▶ **GOAL OF THE EXERCISE**:
Look for the line containing "text: (738, 215) -> (429, 54), moved" in the entries below, then print that line and all that follow it exactly.

### THE DATA

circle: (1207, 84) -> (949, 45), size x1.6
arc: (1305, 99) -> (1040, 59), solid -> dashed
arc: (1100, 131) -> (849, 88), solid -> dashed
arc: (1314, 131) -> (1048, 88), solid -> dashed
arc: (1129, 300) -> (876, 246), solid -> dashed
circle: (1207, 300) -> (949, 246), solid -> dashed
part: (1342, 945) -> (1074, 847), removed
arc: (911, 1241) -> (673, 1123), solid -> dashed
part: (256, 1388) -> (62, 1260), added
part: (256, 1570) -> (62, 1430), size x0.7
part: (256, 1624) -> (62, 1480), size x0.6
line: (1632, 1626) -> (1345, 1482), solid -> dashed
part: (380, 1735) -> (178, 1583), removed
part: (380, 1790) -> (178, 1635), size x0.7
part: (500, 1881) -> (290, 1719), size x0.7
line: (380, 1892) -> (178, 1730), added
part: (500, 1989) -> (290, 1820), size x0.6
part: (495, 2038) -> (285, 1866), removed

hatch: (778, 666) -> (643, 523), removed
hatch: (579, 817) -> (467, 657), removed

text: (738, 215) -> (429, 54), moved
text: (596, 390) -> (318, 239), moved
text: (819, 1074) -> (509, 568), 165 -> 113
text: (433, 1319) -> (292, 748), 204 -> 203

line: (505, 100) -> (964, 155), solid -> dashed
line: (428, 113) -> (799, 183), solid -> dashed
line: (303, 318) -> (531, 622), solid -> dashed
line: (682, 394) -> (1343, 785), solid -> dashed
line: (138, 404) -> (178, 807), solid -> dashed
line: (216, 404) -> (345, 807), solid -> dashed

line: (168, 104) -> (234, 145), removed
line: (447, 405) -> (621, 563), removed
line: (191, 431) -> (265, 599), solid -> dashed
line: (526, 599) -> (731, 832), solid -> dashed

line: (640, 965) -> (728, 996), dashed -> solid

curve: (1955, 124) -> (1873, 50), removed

######

▶ **OUTPUT BELOW**:
text: (738, 215) -> (429, 54), moved
text: (596, 390) -> (318, 239), moved
text: (819, 1074) -> (509, 568), 165 -> 113
text: (433, 1319) -> (292, 748), 204 -> 203

line: (505, 100) -> (964, 155), solid -> dashed
line: (428, 113) -> (799, 183), solid -> dashed
line: (303, 318) -> (531, 622), solid -> dashed
line: (682, 394) -> (1343, 785), solid -> dashed
line: (138, 404) -> (178, 807), solid -> dashed
line: (216, 404) -> (345, 807), solid -> dashed

line: (168, 104) -> (234, 145), removed
line: (447, 405) -> (621, 563), removed
line: (191, 431) -> (265, 599), solid -> dashed
line: (526, 599) -> (731, 832), solid -> dashed

line: (640, 965) -> (728, 996), dashed -> solid

curve: (1955, 124) -> (1873, 50), removed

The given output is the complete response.